Within the records below, reproduce without change the lines from the line that has "left shoulder: (388, 267)" through the line that has "right knee: (286, 372)", and only those.

■ DATASET ENTRIES:
■ ■ ■ ■

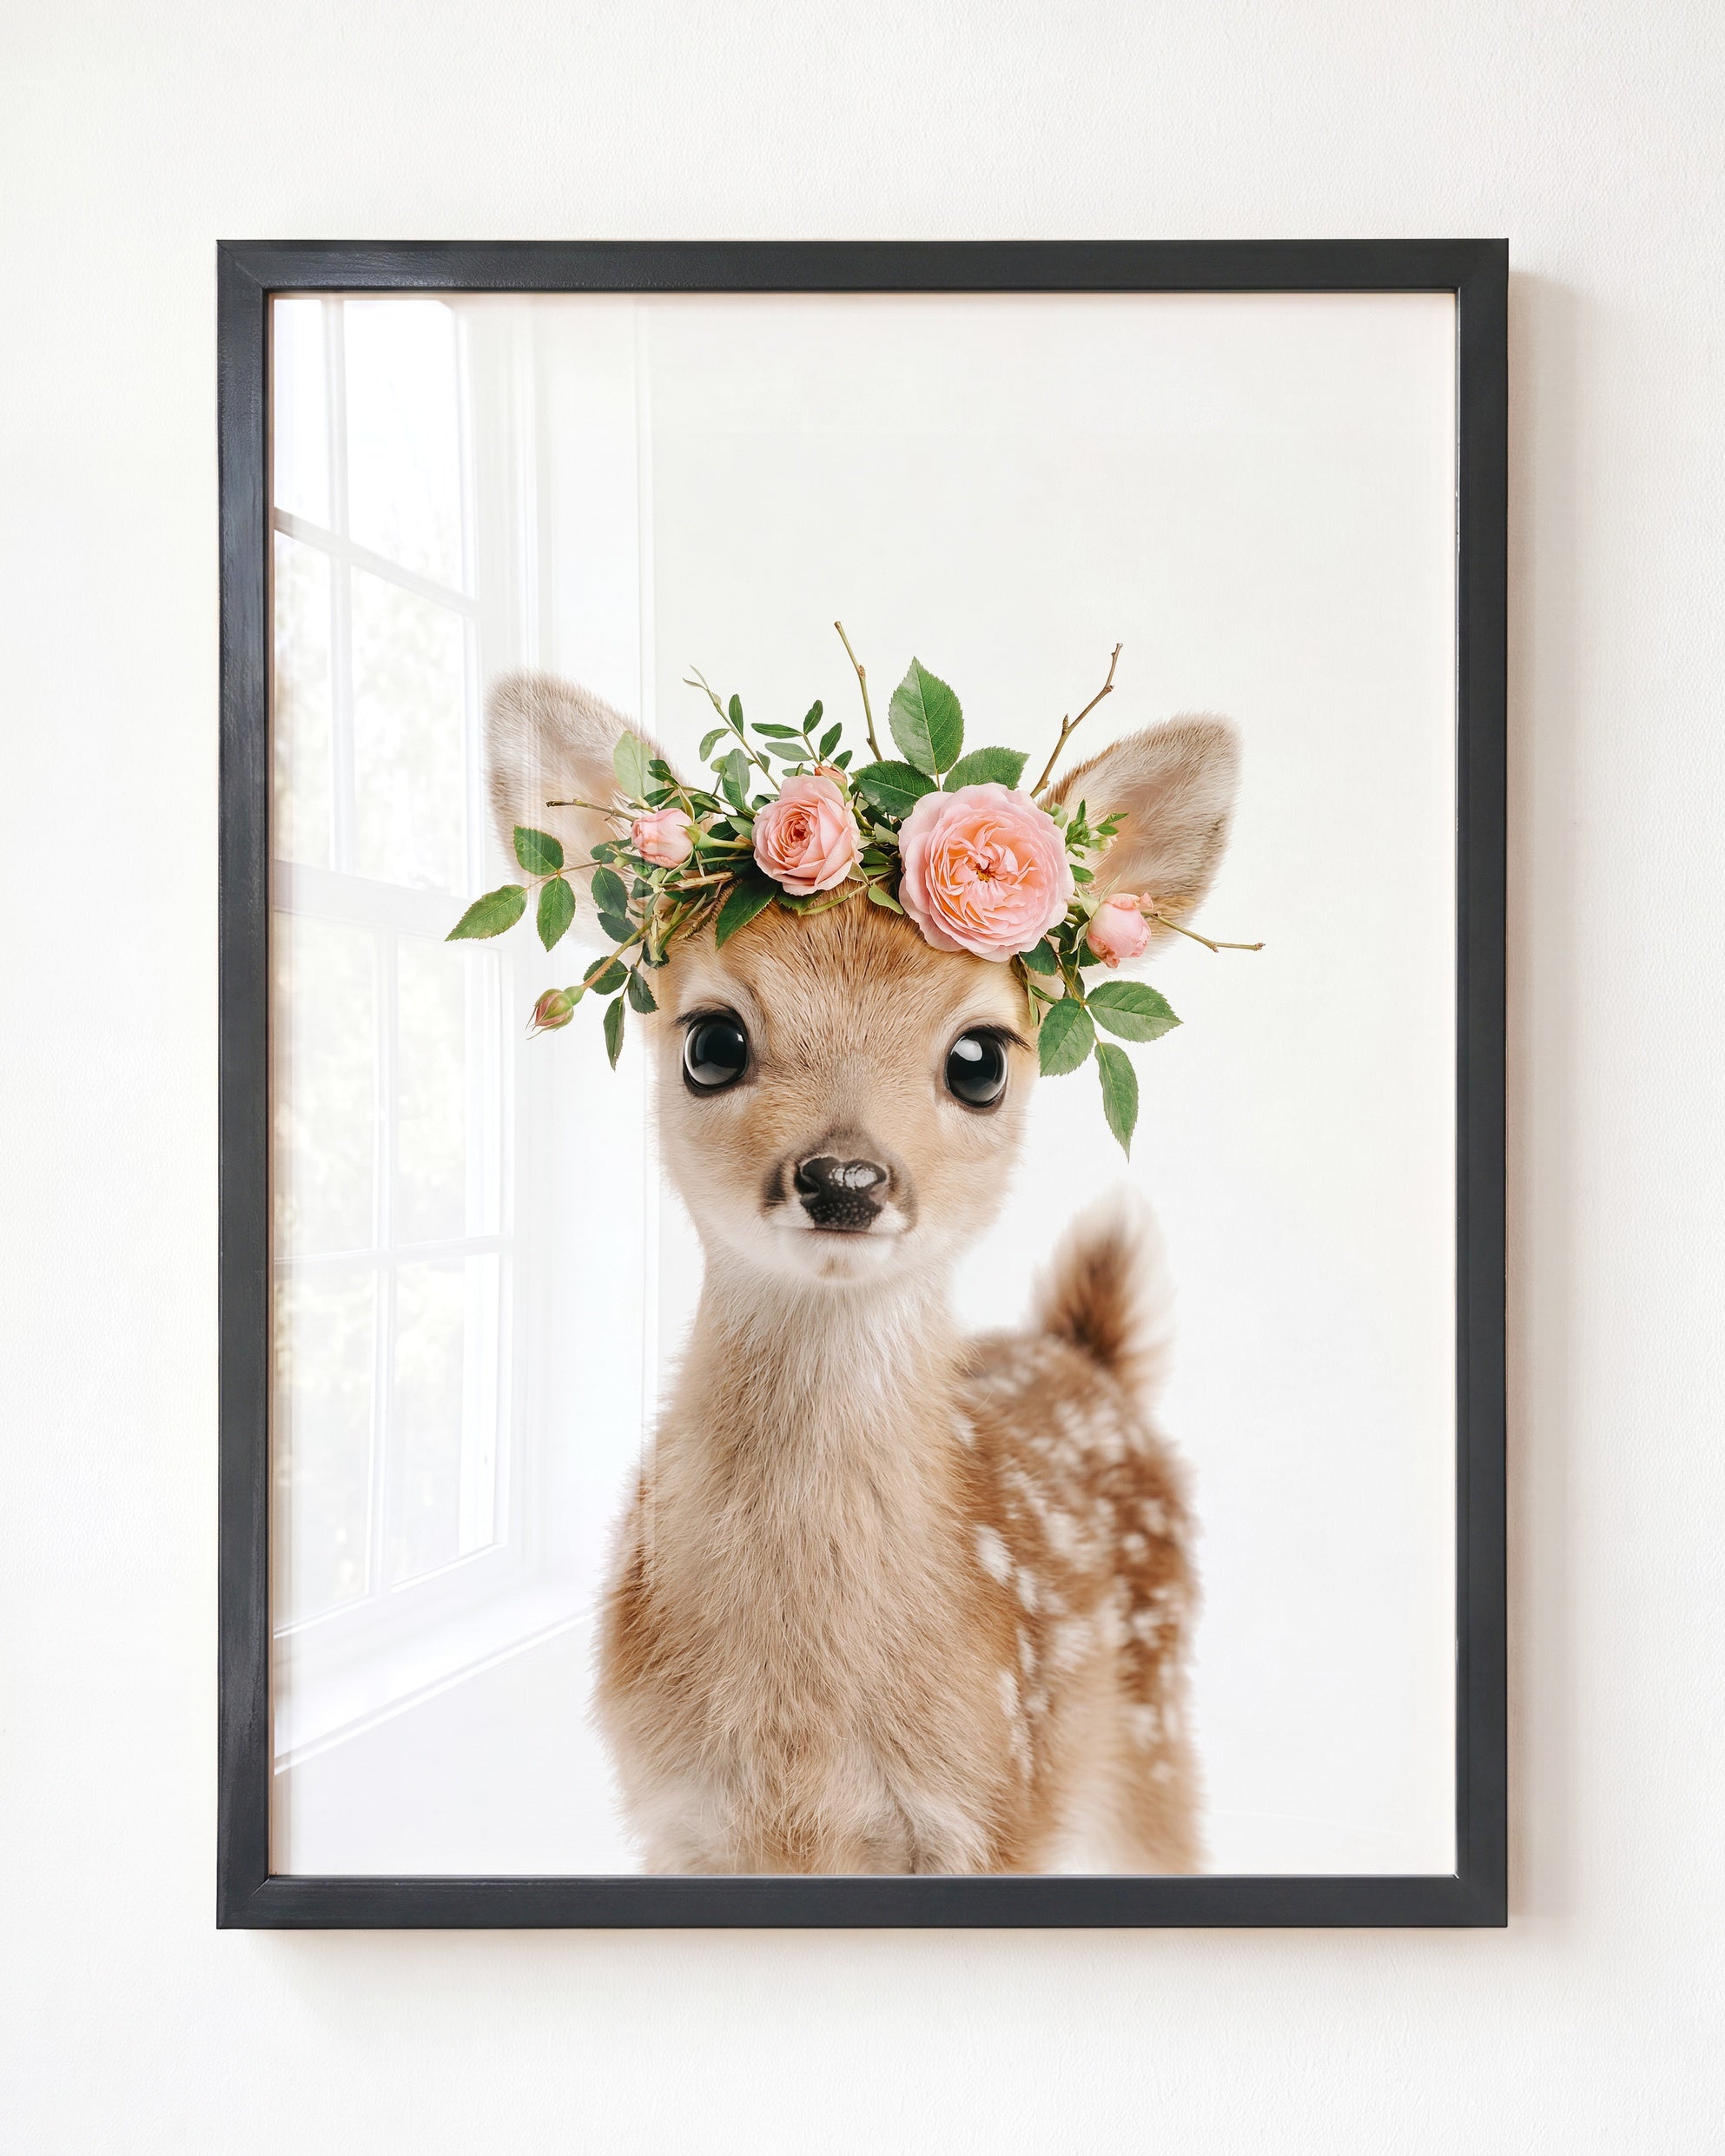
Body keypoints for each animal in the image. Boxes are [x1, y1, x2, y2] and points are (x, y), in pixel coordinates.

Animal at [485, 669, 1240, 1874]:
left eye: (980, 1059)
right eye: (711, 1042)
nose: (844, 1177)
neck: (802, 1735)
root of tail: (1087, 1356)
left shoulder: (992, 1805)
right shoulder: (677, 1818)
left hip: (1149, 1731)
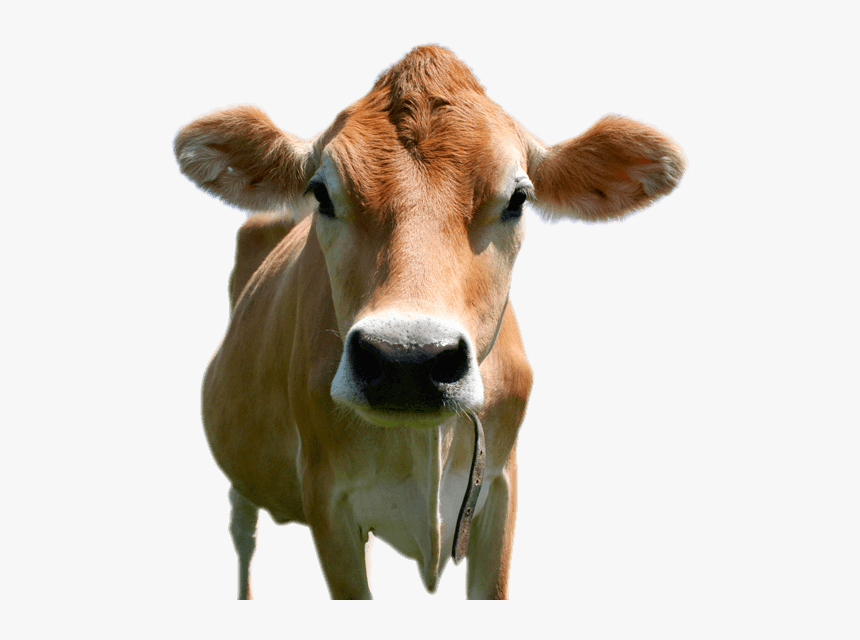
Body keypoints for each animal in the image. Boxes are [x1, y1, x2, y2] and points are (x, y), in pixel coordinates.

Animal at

■ ■ ■ ■

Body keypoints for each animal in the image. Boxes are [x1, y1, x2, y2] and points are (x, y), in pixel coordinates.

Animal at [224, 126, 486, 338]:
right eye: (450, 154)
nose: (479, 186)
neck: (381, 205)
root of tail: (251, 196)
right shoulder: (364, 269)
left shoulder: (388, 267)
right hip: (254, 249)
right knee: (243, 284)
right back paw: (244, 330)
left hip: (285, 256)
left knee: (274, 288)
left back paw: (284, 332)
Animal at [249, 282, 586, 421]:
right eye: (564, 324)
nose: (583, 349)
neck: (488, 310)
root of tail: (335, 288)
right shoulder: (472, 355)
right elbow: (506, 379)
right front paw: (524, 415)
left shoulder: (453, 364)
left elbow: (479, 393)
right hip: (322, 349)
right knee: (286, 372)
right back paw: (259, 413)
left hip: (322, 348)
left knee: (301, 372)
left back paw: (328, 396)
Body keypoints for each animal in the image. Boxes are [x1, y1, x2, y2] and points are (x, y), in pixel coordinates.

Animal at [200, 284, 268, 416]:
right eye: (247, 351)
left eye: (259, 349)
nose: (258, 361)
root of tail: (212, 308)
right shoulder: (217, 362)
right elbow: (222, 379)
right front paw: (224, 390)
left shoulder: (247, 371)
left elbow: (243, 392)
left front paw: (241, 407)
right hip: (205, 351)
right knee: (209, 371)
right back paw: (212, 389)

■ ■ ■ ■

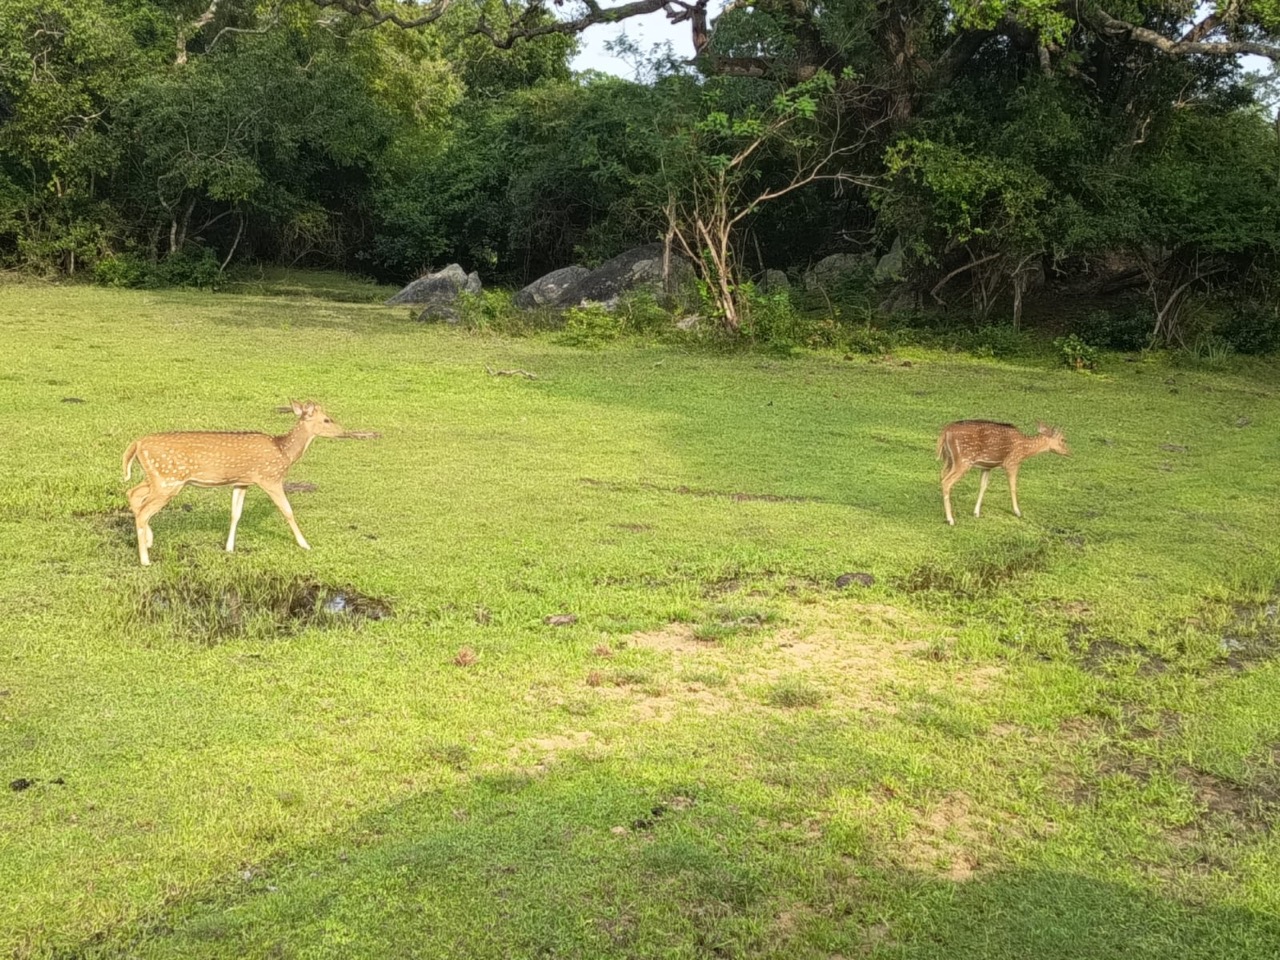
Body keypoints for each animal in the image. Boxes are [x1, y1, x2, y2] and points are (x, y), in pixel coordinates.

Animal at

■ ■ ■ ■

■ RESPONSE:
left shoulder: (388, 267)
right hip: (254, 249)
right knee: (243, 284)
right back paw: (244, 330)
left hip: (285, 256)
left knee: (274, 288)
left back paw: (284, 332)
Animal at [249, 282, 586, 421]:
right eye: (564, 324)
nose: (583, 349)
neck: (488, 310)
root of tail: (335, 288)
right shoulder: (472, 355)
right elbow: (506, 379)
right front paw: (524, 415)
left shoulder: (453, 364)
left elbow: (479, 393)
right hip: (322, 349)
right knee: (286, 372)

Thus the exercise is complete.